先把表列出来,然后说明情况。
-- data_platform_dw.ddp_user_flow_source definition
CREATE TABLE `ddp_user_flow_source` (
`event_time` DATETIME(3) NOT NULL COMMENT '事件时间',
`os_code` VARCHAR(65533) NOT NULL COMMENT '数据来源系统',
`message` JSON NOT NULL COMMENT '消息,用json存储,不同的系统有不同的数据结构'
) ENGINE=OLAP
DUPLICATE KEY(`event_time`, `os_code`)
COMMENT '用户流量监控源表'
PARTITION BY RANGE(`event_time`)()
DISTRIBUTED BY HASH(`event_time`, `os_code`) BUCKETS AUTO
PROPERTIES (
"replication_allocation" = "tag.location.default: 2",
"min_load_replica_num" = "-1",
"is_being_synced" = "false",
"dynamic_partition.enable" = "true",
"dynamic_partition.time_unit" = "DAY",
"dynamic_partition.time_zone" = "Asia/Shanghai",
"dynamic_partition.start" = "-365",
"dynamic_partition.end" = "3",
"dynamic_partition.prefix" = "p",
"dynamic_partition.replication_allocation" = "tag.location.default: 2",
"dynamic_partition.buckets" = "10",
"dynamic_partition.create_history_partition" = "true",
"dynamic_partition.history_partition_num" = "-1",
"dynamic_partition.hot_partition_num" = "0",
"dynamic_partition.reserved_history_periods" = "NULL",
"dynamic_partition.storage_policy" = "",
"storage_medium" = "hdd",
"storage_format" = "V2",
"inverted_index_storage_format" = "V1",
"light_schema_change" = "true",
"disable_auto_compaction" = "false",
"enable_single_replica_compaction" = "false",
"group_commit_interval_ms" = "10000",
"group_commit_data_bytes" = "134217728"
);
insert into ods_oss_file_operate_detail
select
json_extract_string(message,'$.appId') as app_id,
json_extract_string(message,'$.fileName') as file_name,
json_extract_string(message,'$.uid') as uid,
json_extract_string(message,'$.geTime') as ge_time,
json_extract_string(message,'$.storageSource') as storage_source,
json_extract_string(message,'$.interfaceCode') as interface_code,
json_extract_bigint(message,'$.execTime') as exec_time,
json_extract_string(message,'$.size') as `size`,
json_extract_string(message,'$.bucket') as bucket,
json_extract_string(message,'$.oldBucket') as old_bucket,
json_extract_string(message,'$.oldFileName') as old_file_name,
json_extract_string(message,'$.clientIp') as client_ip,
json_extract_string(message,'$.operateUserCode') as operate_user_code,
json_extract_string(message,'$.storagePath') as storage_path,
json_extract_string(message,'$.fileExpirationTime') as file_expiration_time,
json_extract_string(message,'$.storageDuration') as storage_duration,
json_extract_string(message,'$.dataExpirationTime') as data_expiration_time
from
ddp_user_flow_source
where
event_time > ${preTime}
and
os_code = 'oxms-operate'
and
json_extract_string(message,'$.uid') is not null
and
json_extract_string(message,'$.appId') is not null;
该表要接收各个业务线的数据, 然后用json_extract_xxx解析json将数据分发到各个业务的的原始明细表中。 该表一天10亿的数据导入(通过routine load)。 然后各个业务线会定时微批抽这个表的数据。 也就是说,这个表的读写负载是很大的。

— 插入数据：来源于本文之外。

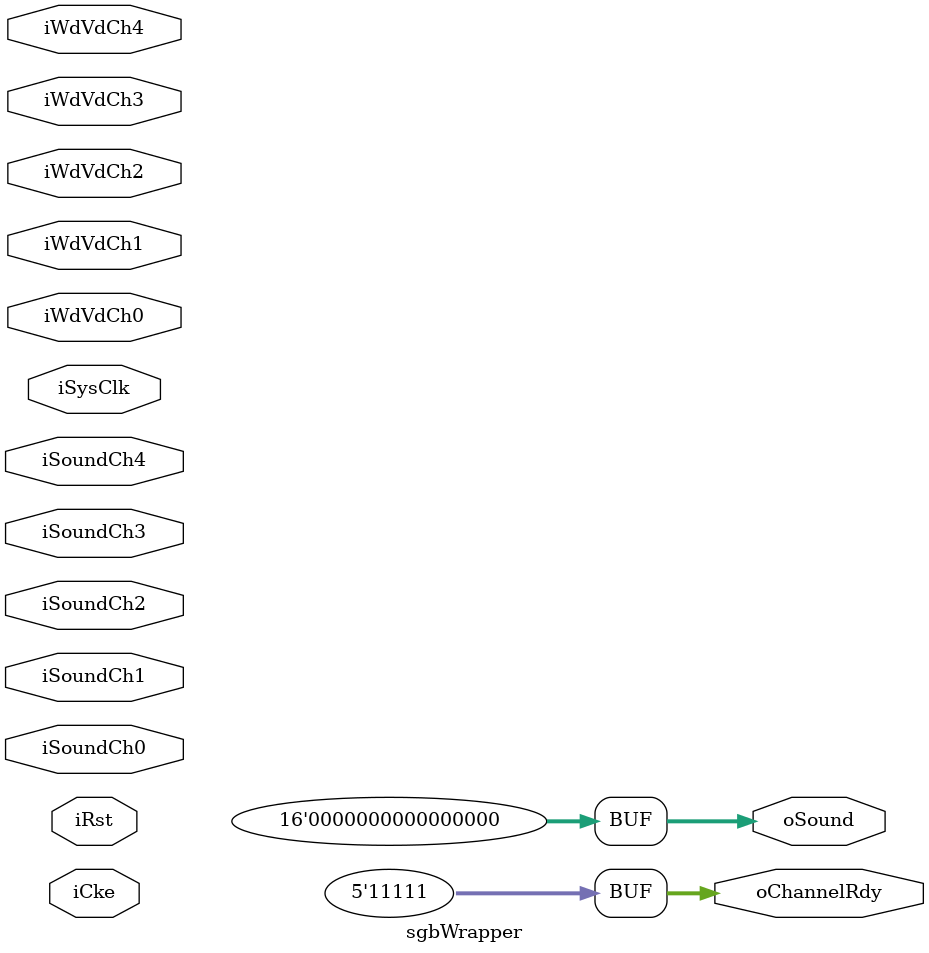
<source format=v>
module sgbWrapper (
    input                   iSysClk,        // Pre  Side: System Clk
    input                   iRst,           // Pre  Side: Active High
    input  [15:0]           iSoundCh0,      // Cmb  Side: 音源データ
    input  [15:0]           iSoundCh1,      // Cmb  Side: 音源データ
    input  [15:0]           iSoundCh2,      // Cmb  Side: 音源データ
    input  [15:0]           iSoundCh3,      // Cmb  Side: 音源データ
    input  [15:0]           iSoundCh4,      // Cmb  Side: 音源データ
    input                   iWdVdCh0,       // Cmb  Side: 有効データ書き込み時 High
    input                   iWdVdCh1,       // Cmb  Side: 有効データ書き込み時 High
    input                   iWdVdCh2,       // Cmb  Side: 有効データ書き込み時 High
    input                   iWdVdCh3,       // Cmb  Side: 有効データ書き込み時 High
    input                   iWdVdCh4,       // Cmb  Side: 有効データ書き込み時 High
    output [ 4:0]           oChannelRdy,    // Cmb  Side: 書き込み可能 Channel ID 1.
    input                   iCke,           // Post Side: 音源データ読み込み時 High
    output [15:0]           oSound          // Post Side: 音源データ出力
);

assign oChannelRdy = 5'b11111;
assign oSound      = 16'd0;

endmodule
</source>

这是背景。
现在通过dolphinscheduler调度,每天都会有调度失败的任务(好多次)。如下: 有些甚至超时时间还不足1秒就报错了。
对应的时间点, 资源是充足的:
除了晚上的调度任务,其他时间段的曲线是很低的。
关于服务器:
这套服务器的配置不低。 64C 512G 44T(机械)
结论:
我合理怀疑是某个参数限制了资源使用, 资源超过了参数限制,直接拒了连接,所有就报错了。
就像 parallel_fragment_exec_instance_num这个参数默认较低没有充分利用集群资源一样。
该问题是当前生产问题,希望得到解决。 我觉得增加超时时间,并没有解决根因。